Record excerpts

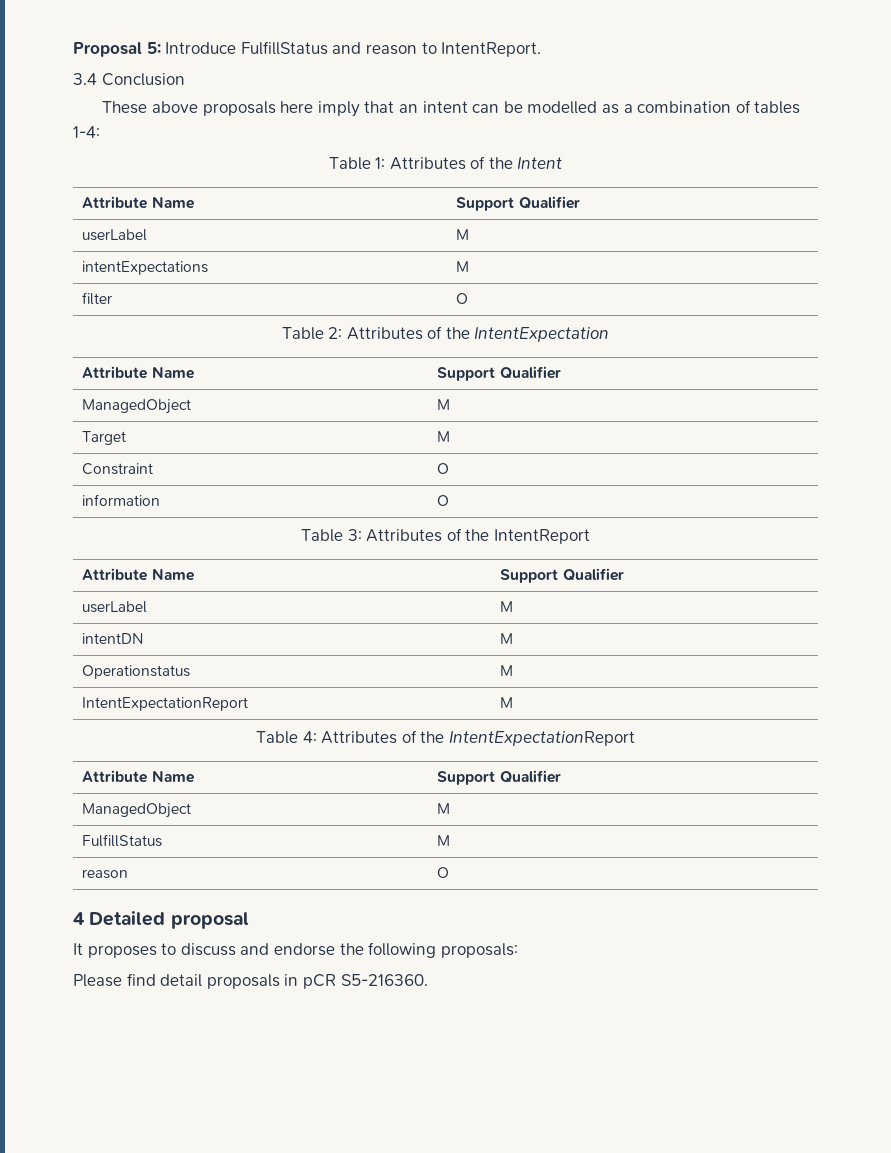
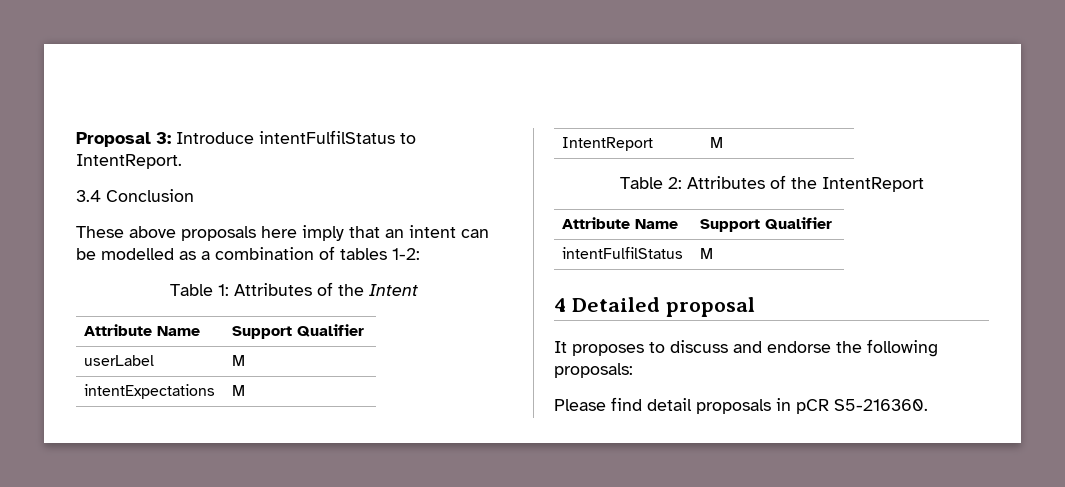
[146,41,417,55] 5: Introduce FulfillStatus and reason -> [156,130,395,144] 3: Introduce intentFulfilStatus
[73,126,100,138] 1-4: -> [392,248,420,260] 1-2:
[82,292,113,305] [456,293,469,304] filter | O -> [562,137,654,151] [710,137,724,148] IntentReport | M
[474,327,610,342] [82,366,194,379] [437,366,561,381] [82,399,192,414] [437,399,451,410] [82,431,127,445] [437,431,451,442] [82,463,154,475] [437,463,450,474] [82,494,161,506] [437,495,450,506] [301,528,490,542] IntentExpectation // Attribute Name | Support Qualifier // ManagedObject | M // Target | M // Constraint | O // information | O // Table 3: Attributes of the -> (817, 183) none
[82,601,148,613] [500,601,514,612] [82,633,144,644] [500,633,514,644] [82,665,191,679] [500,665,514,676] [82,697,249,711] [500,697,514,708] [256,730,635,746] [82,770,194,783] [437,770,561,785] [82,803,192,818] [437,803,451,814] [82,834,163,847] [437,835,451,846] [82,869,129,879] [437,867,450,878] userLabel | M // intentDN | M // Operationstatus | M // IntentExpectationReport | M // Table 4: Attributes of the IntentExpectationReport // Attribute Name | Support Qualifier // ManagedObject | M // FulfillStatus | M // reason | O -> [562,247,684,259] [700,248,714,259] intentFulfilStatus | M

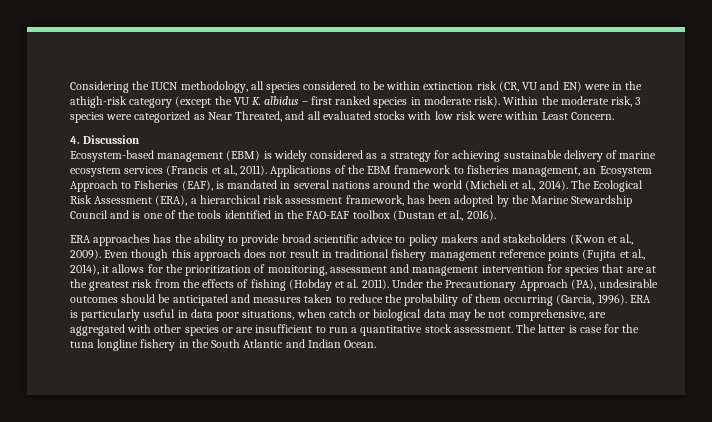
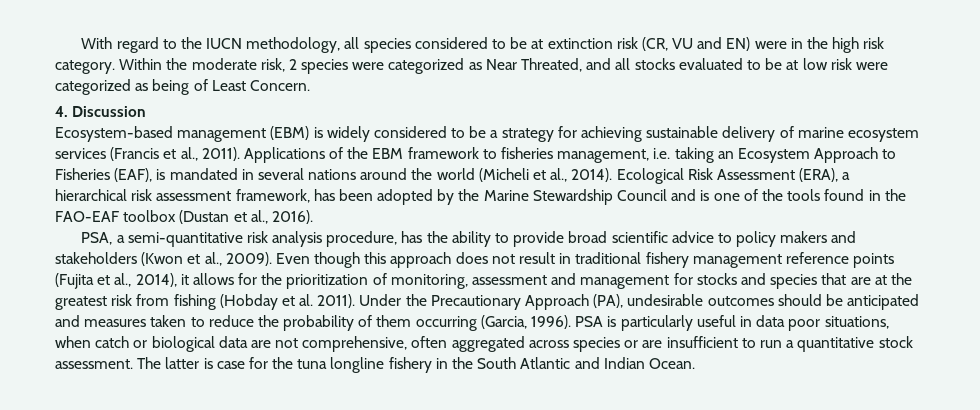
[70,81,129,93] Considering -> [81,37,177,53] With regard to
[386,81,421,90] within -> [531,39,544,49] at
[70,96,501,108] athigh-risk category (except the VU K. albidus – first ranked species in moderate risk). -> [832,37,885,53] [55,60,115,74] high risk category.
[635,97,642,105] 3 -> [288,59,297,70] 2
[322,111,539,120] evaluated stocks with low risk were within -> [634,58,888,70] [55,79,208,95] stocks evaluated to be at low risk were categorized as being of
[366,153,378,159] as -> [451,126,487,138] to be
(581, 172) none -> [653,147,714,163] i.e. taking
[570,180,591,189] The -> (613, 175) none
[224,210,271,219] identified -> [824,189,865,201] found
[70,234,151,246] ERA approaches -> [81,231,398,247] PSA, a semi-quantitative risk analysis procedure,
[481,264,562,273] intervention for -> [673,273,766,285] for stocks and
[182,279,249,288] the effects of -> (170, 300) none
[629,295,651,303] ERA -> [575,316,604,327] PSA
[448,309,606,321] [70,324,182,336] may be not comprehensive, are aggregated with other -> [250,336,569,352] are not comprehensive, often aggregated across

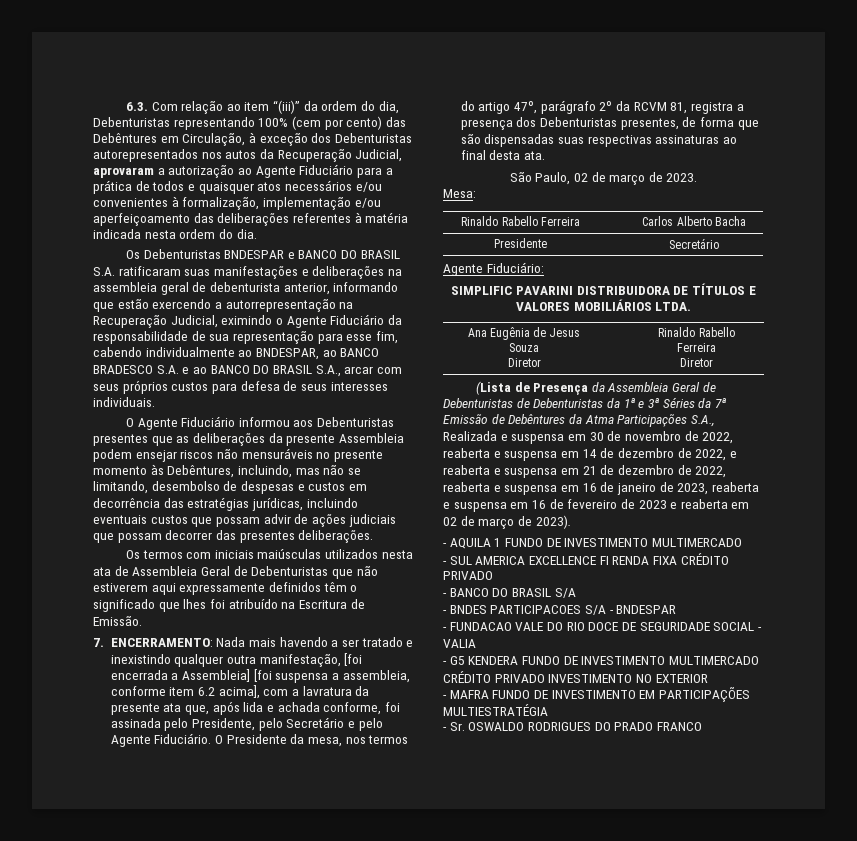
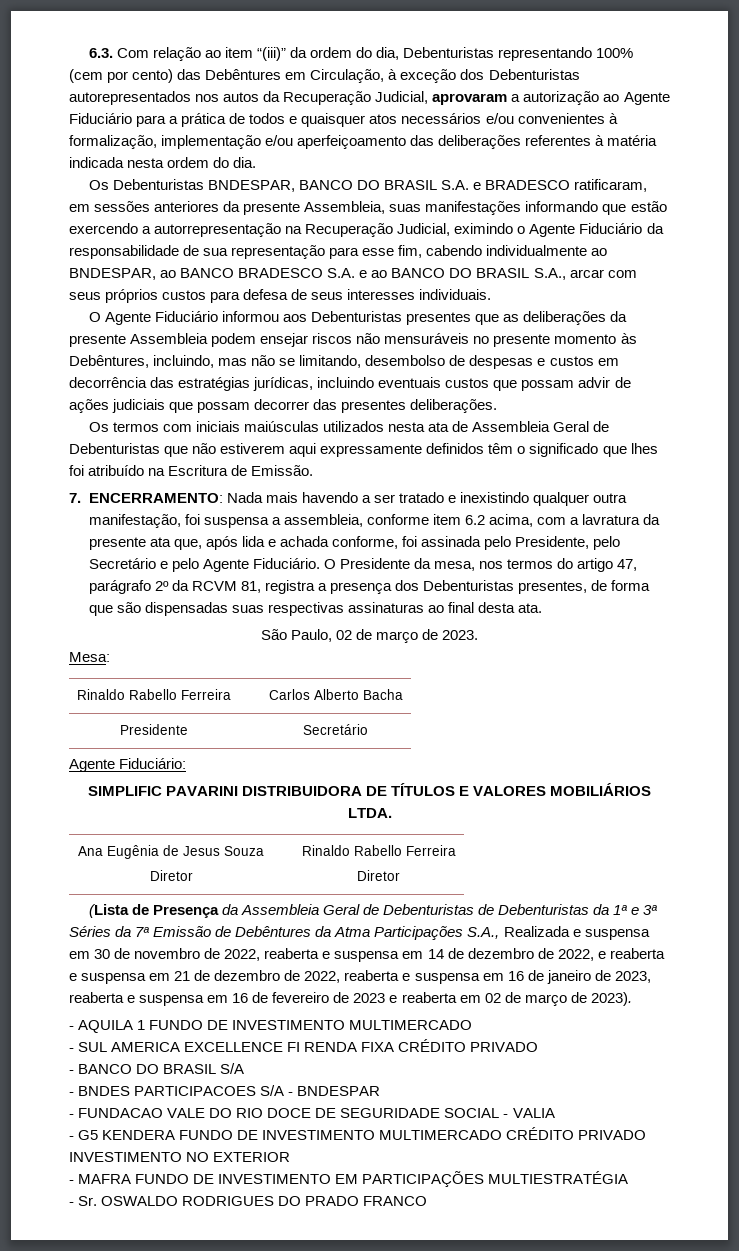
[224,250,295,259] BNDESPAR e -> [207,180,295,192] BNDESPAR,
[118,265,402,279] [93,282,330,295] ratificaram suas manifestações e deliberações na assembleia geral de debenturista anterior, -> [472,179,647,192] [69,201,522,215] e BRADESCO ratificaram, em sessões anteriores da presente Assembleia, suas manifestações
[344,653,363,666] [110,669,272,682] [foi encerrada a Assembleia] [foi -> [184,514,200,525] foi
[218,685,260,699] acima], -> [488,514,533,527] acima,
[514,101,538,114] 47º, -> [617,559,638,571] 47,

Directions for this task
Pick out the lines above containing the word "Assembleia", then copy them.

Exercise solution
[118,265,402,279] [93,282,330,295] ratificaram suas manifestações e deliberações na assembleia geral de debenturista anterior, -> [472,179,647,192] [69,201,522,215] e BRADESCO ratificaram, em sessões anteriores da presente Assembleia, suas manifestações
[344,653,363,666] [110,669,272,682] [foi encerrada a Assembleia] [foi -> [184,514,200,525] foi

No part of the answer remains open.